I think I understand that in general terms - but can you be more
specific about the broadcast storm?  Is there one particular message
exchange that involves broadcasting?  Is it only from the server to
agents, or are there 'broadcasts' in other directions as well?

[[joehuang]] for example, L2 population, Security group rule update, DVR route 
update. Both direction in different scenario.

Thanks. In case it's helpful to see all the cases together, sync_routers (from the L3 agent) was also mentioned in other part of this thread. Plus of course the liveness reporting from all agents.

(I presume you are talking about control plane messages here, i.e.
between Neutron components.  Is that right?  Obviously there can also be
broadcast storm problems in the data plane - but I don't think that's
what you are talking about here.)

[[joehuang]] Yes, controll plane here.

Thanks for confirming that.

We need layered architecture in Neutron to solve the "broadcast domain" bottleneck of 
scalability. The test report from OpenStack cascading shows that through layered architecture 
"Neutron cascading", Neutron can supports up to million level ports and 100k level 
physical hosts. You can find the report here: 
http://www.slideshare.net/JoeHuang7/test-report-for-open-stack-cascading-solution-to-support-1-million-v-ms-in-100-data-centers

Many thanks, I will take a look at this.

It was very interesting, thanks. And by following through your links I also learned more about Nova cells, and about how some people question whether we need any kind of partitioning at all, and should instead solve scaling/performance problems in other ways... It will be interesting to see how this plays out.
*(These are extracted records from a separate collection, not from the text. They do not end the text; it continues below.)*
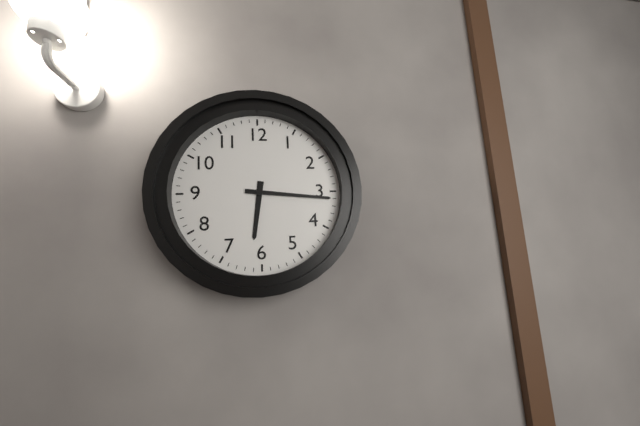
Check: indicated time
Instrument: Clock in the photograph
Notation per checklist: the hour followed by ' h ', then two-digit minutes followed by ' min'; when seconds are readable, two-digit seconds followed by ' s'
6 h 16 min
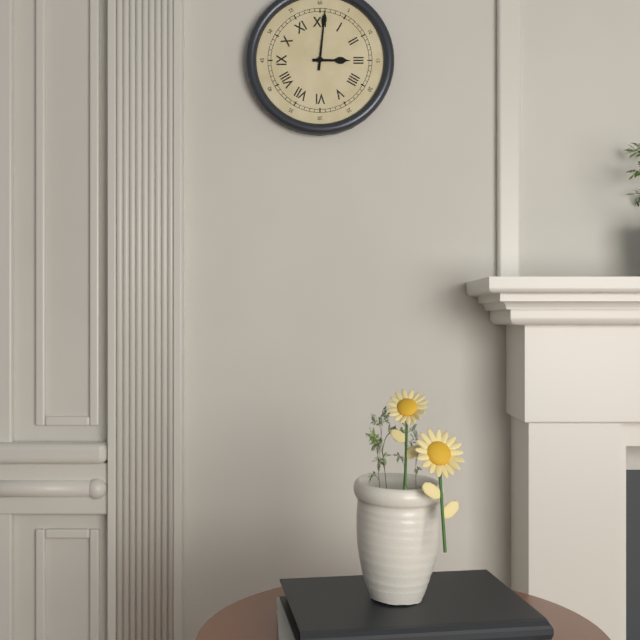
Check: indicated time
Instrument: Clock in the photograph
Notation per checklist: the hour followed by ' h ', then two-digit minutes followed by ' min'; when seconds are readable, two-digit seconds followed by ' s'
3 h 01 min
I'd still like to see more information, though, about how far people have scaled OpenStack - and in particular Neutron - as it exists today. Surely having a consensus set of current limits is an important input into any discussion of future scaling work.
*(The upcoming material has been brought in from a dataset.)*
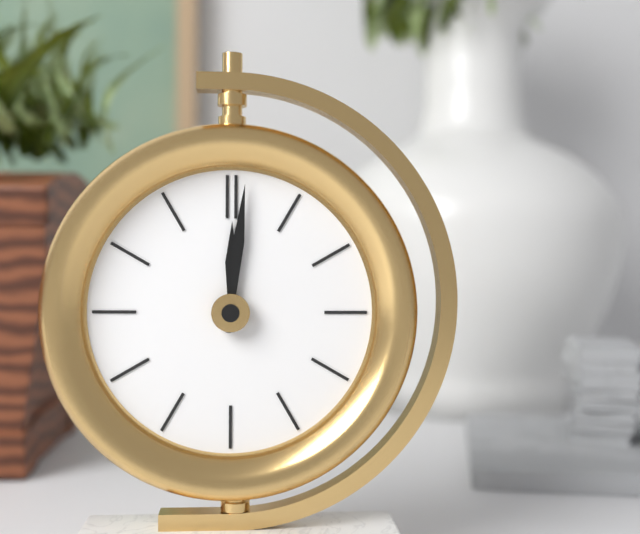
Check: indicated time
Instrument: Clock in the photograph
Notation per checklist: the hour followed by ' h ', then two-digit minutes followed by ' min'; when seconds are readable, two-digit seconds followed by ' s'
12 h 01 min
For example, Kevin mentioned benchmarking where the Neutron server processed a liveness update in <50ms and a sync_routers in 300ms. Suppose, the liveness update time was 50ms (since I don't know in detail what that < means) and agents report liveness every 30s. Does that mean that a single Neutron server can only support 600 agents?

I'm also especially interested in the DHCP agent, because in Calico we have one of those on every compute host. We've just run tests which appeared to be hitting trouble from just 50 compute hosts onwards, and apparently because of DHCP agent communications. We need to continue looking into that and report findings properly, but if anyone already has any insights, they would be much appreciated.